THE CALIFORNIA Department of Fish and Wildlife is gearing up to capture various wild animals in Northern California and outfit them with GPS collars to better track them, the agency said.
Deer, elk and wolves will be caught via helicopter and equipped with the tracking devices which will help the CDFW better understand each species’ distribution, use of habitat, abundance, migratory patterns and rates of survival, the agency said.
In January, deer and elk will be captured in several counties, including Alameda and Santa Clara counties in the Bay Area. Mule deer, tule elk and Rocky Mountain elk will be part of the operation.
Wolves will be targeted in multiple Northern California counties outside of the Bay Area.
According to CDFW, the GPS collars will send data to scientists every day for up to three years. Information collected about wolves will be given to cattle and sheep producers “with the goal of reducing negative interactions,” the agency said.
Gray wolves have made an impressive comeback in recent years after nearly disappearing completely in the state.
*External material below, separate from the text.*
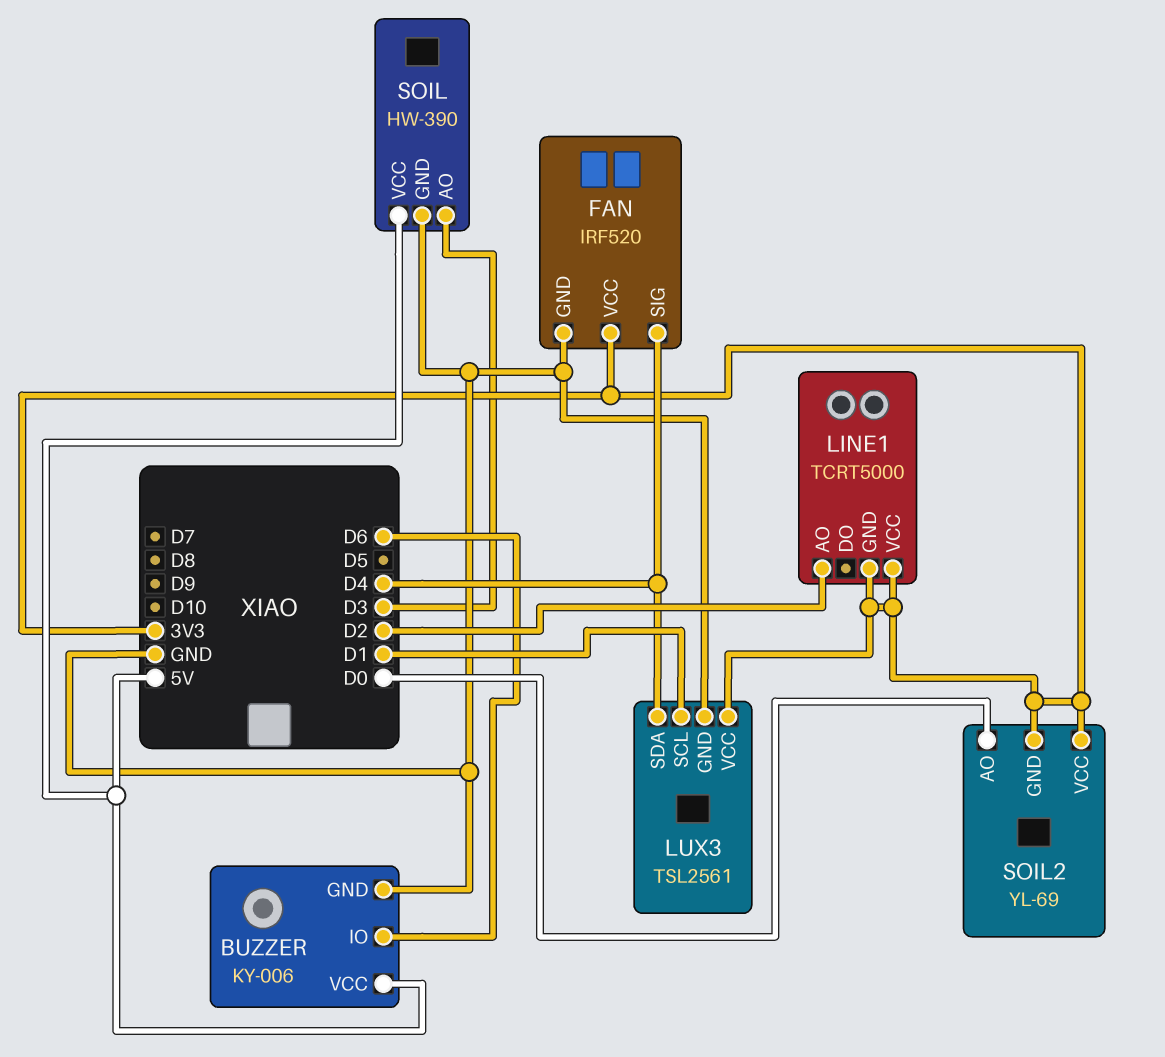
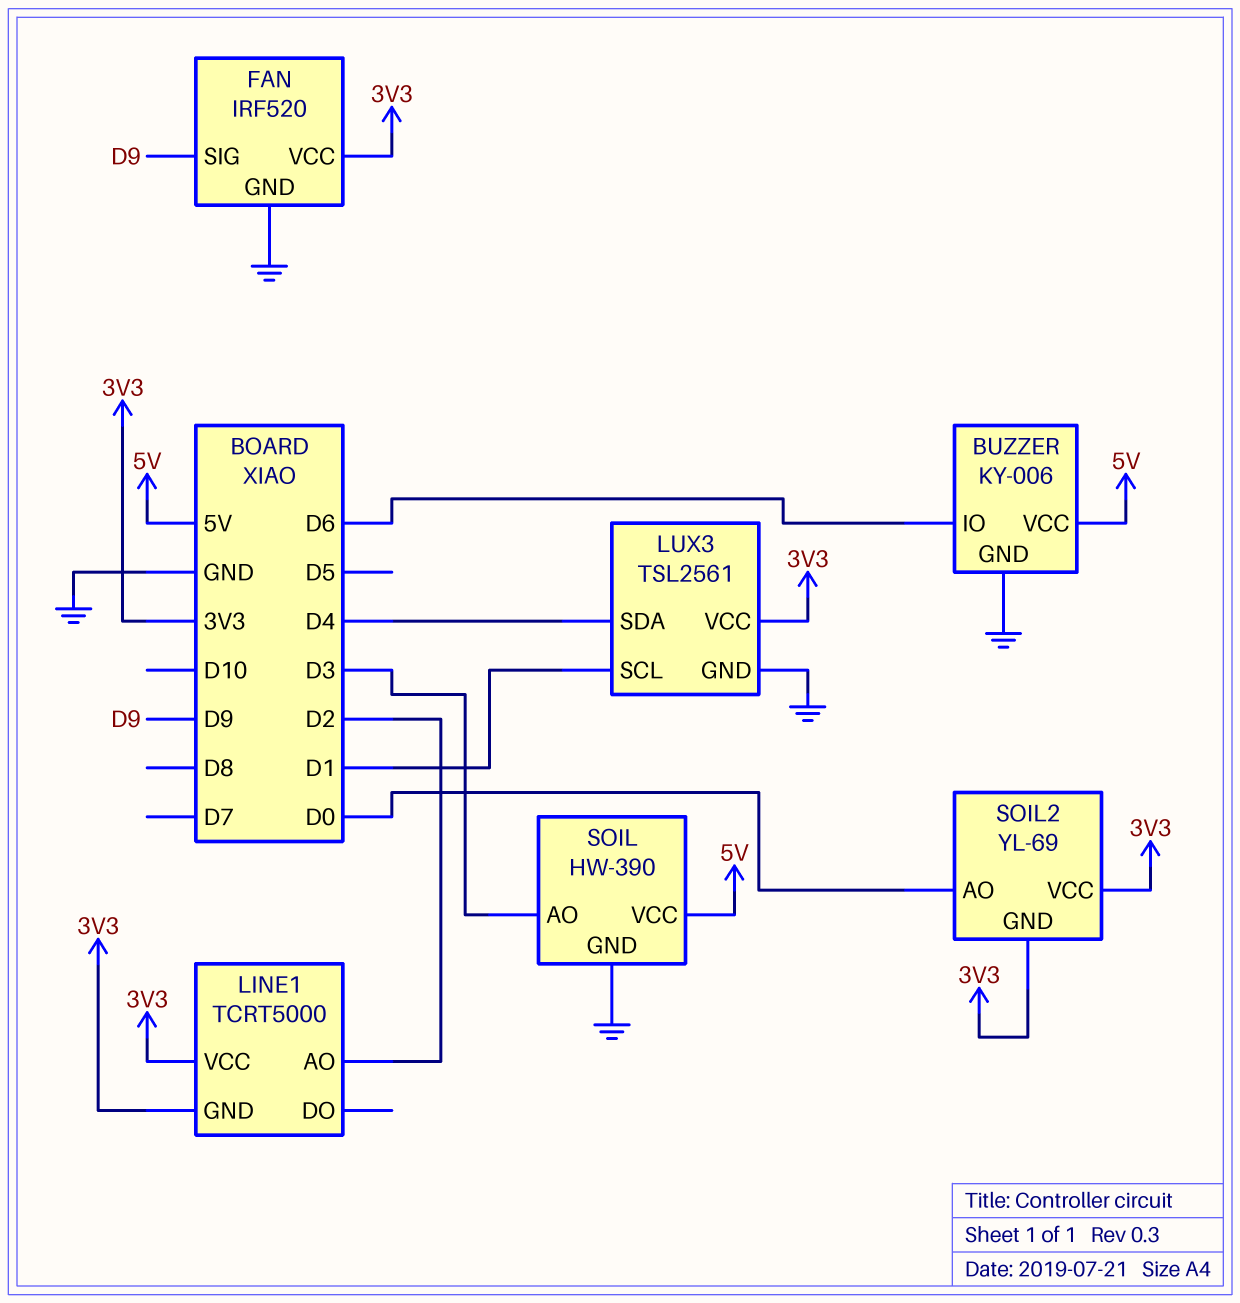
FAN pin SIG: D4 -> D9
But the new numbers have also come with what the CDFW described as an “unprecedented” rise in attacks on livestock.
In October, the agency had to euthanize four wolves it said were responsible for 70 livestock losses over a period of six months. In spite of the CDFW’s nonlethal approaches to the problem, the agency said livestock had become the wolves’ main food source.
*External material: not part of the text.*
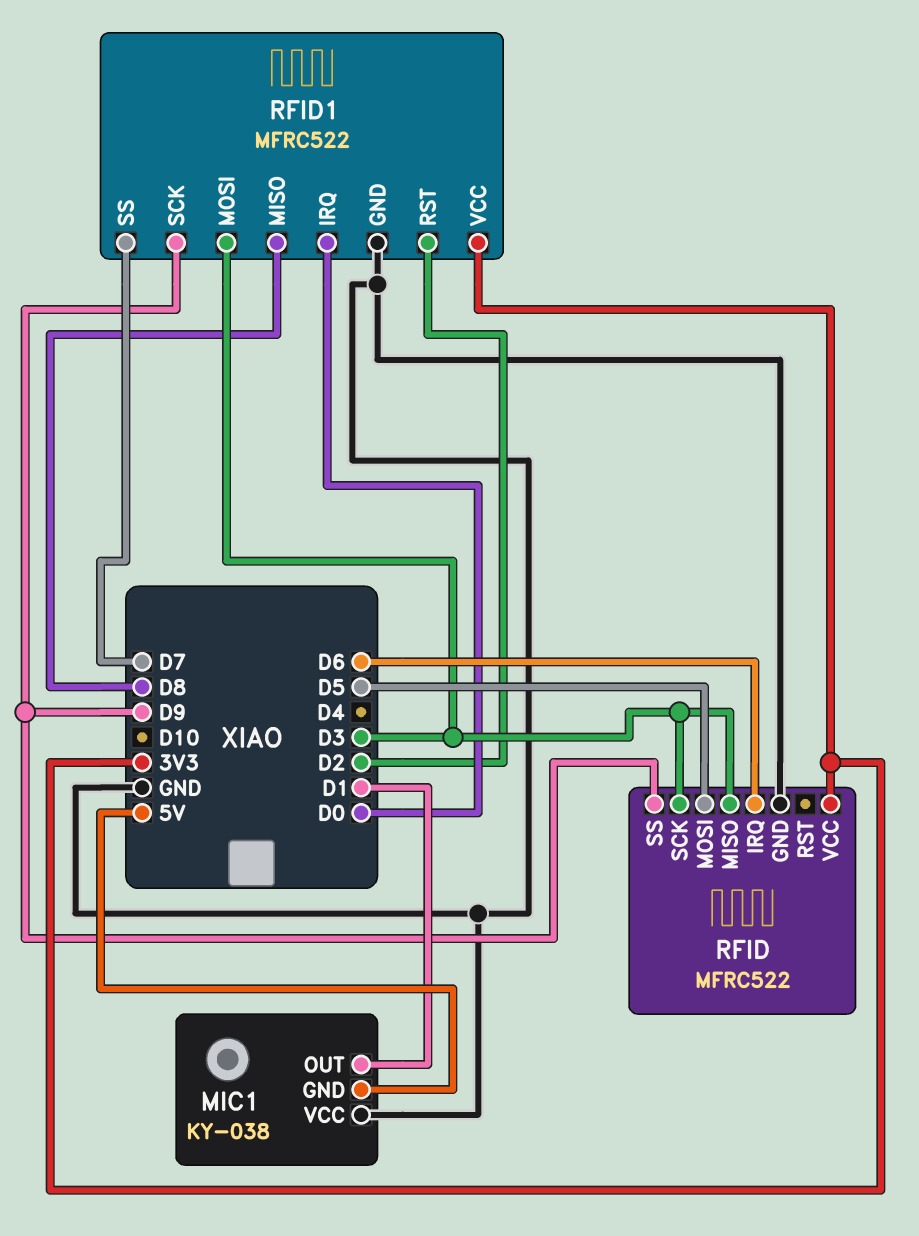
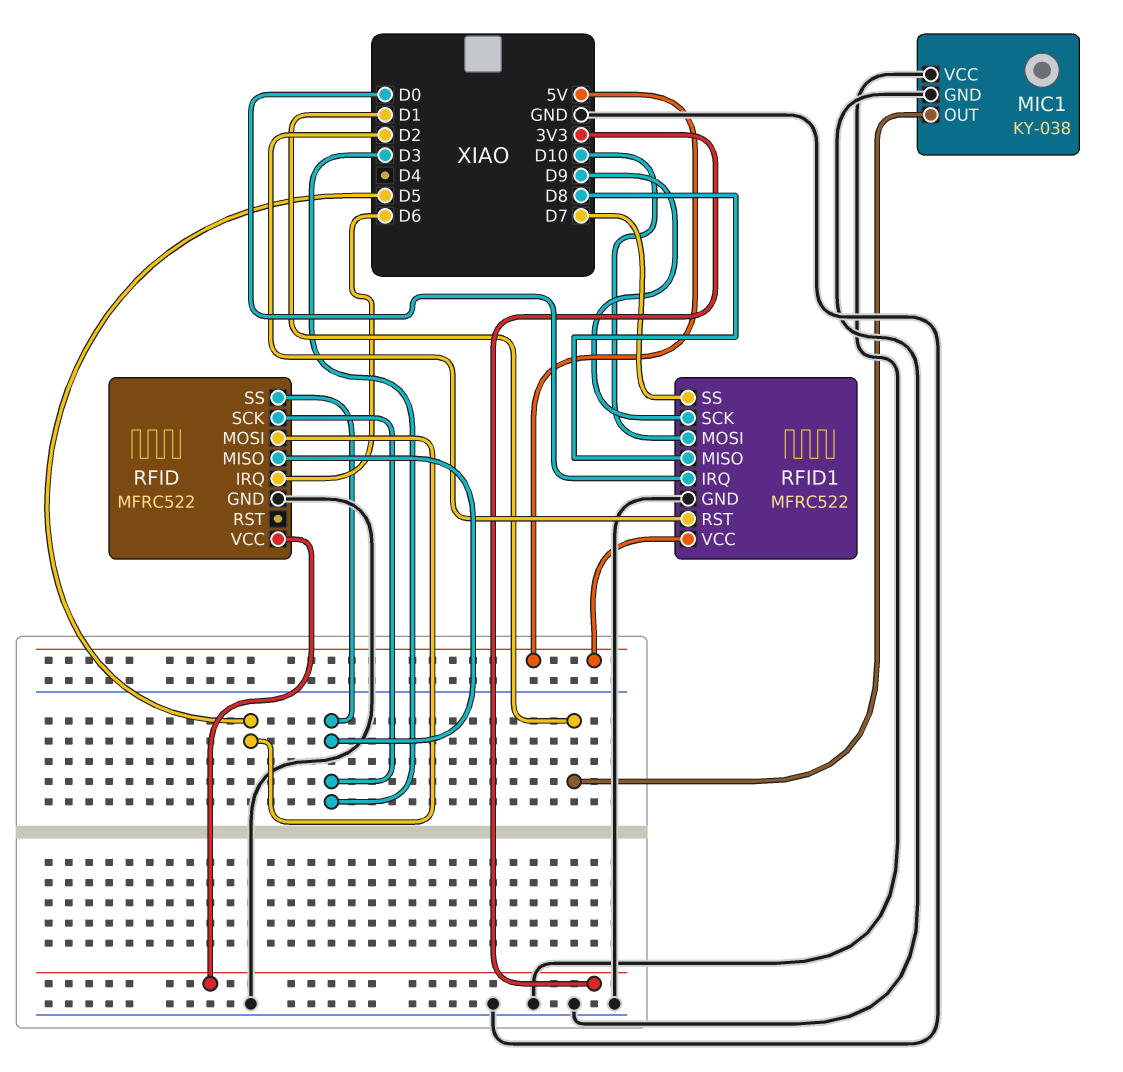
MIC1 pin GND: 5V -> GND
RFID pin SS: D9 -> D3
RFID1 pin MOSI: D3 -> D10
RFID1 pin VCC: 3V3 -> 5V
“Despite extensive adaptive management deterrence efforts, including the use of drones, non-lethal bean bags, all-terrain vehicles, foot presence, diversionary feeding, fladry installation, and field presence 24-hours a day, seven days a week, these wolves became habituated to cattle as a primary food source, a behavioral shift that threatens both livestock and the ecological integrity of wolf recovery,” the CDFW said in October.
CDFW scientists learned that wolves were teaching their young that livestock — not elk or deer — were their main prey. Euthanizing a breeding pair was a step toward recalibrating the pack’s prey choices.

“Several things can be true simultaneously,” said CDFW Director Charlton Bonham. “Wolves are here in California and that is an amazing ecological return. Yet, their reemergence is a significant, disruptive change for rural communities. Wolves are one of the state’s most iconic species and coexistence is our collective future but that comes with tremendous responsibility and sometimes hard decisions. The Beyem Seyo pack became so reliant on cattle at an unprecedented level, and we could not break the cycle, which ultimately is not good for the long-term recovery of wolves or for people.”
“As wolves increase in number and range, California ranchers are in dire need of additional tools” to “deter wolf attacks,” said Kirk Wilbur, vice president of government affairs for the California Cattlemen’s Association.
California’s gray wolves are classified as both federally and state endangered. Harming them is a crime punishable by law.
Wildlife capture operations will take place on lands managed by CDFW, the USDA Forest Service, the Bureau of Land Management as well as on private properties with permission from landowners.